One of my valuation mentors taught me early on to periodically reread Revenue Ruling 59-60 with a fresh pair of eyes. (In my case, this requires reading glasses.)
I think this particularly important to do in these financially perilous times, and just did so. I was very interested in what 59-60 had to say about periods in which financial markets are not functioning normally. As I write this, the IPO market is closed tight, bank credit is exceptionally stringent, the Dow is down 44% from its preceding 52-week high, investment banks are history, other financial institutions are on their knees, and so forth … clearly a period of abnormality!
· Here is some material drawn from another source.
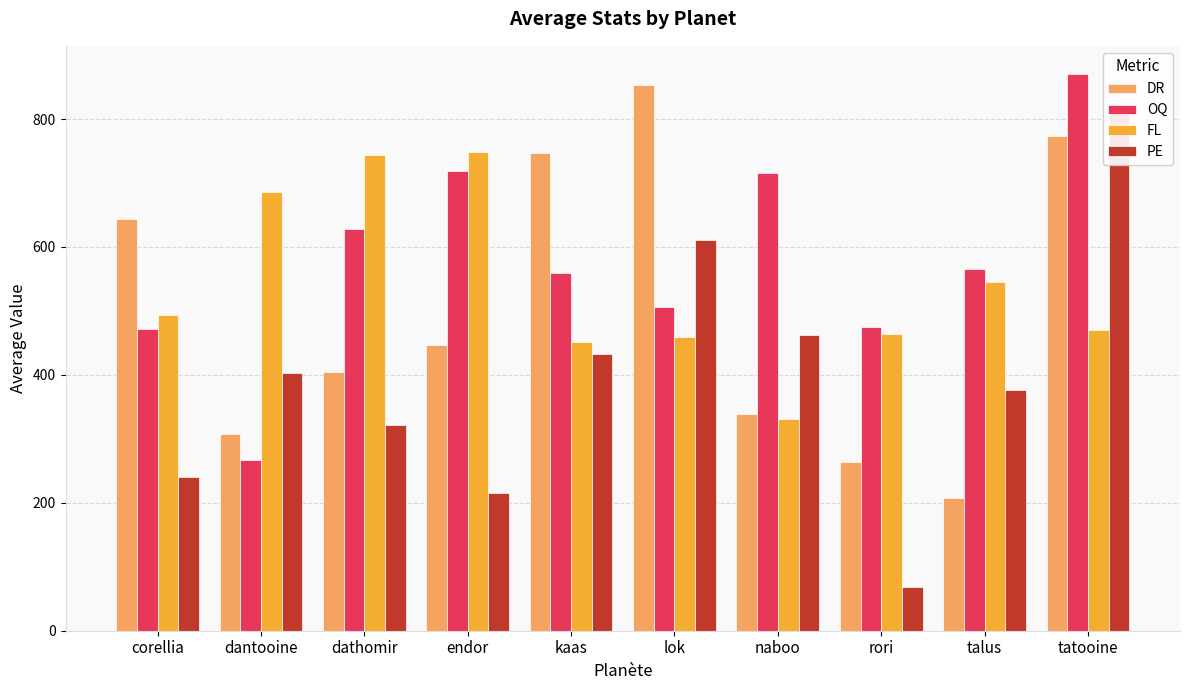

Which category has the lowest value in the PE series?

rori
I thought that perhaps 59-60, with its emphasis on hypothetical buyers and sellers willing and able to trade, acting rationally, and sufficiently informed, might instruct us to look beyond such abnormalities and assume something along the lines of “markets functioning normally” (those are my words, not 59-60’s).
Wrong!
Right in the introductory paragraph, 59-60 tells us to consider “all relevant factors”. I think the above abnormalities are highly relevant to current valuations, both in terms of what is known and what is not known (e.g. statistics on how badly the economy has declined and how rates of return we commonly rely upon have changed). There is specific mention of how general economic conditions vary from normal to boom to depression times, and to the impact of investor expectations (optimism or pessimism). There is also reference to current conditions of active, free[ly trading] public markets, and to [case-]specific circumstances. Finally, there is the fundamental exhortation to use “common sense, informed judgment, and reasonableness”.
Take a few minutes and reread 59-60. You will always learn something new, as do I.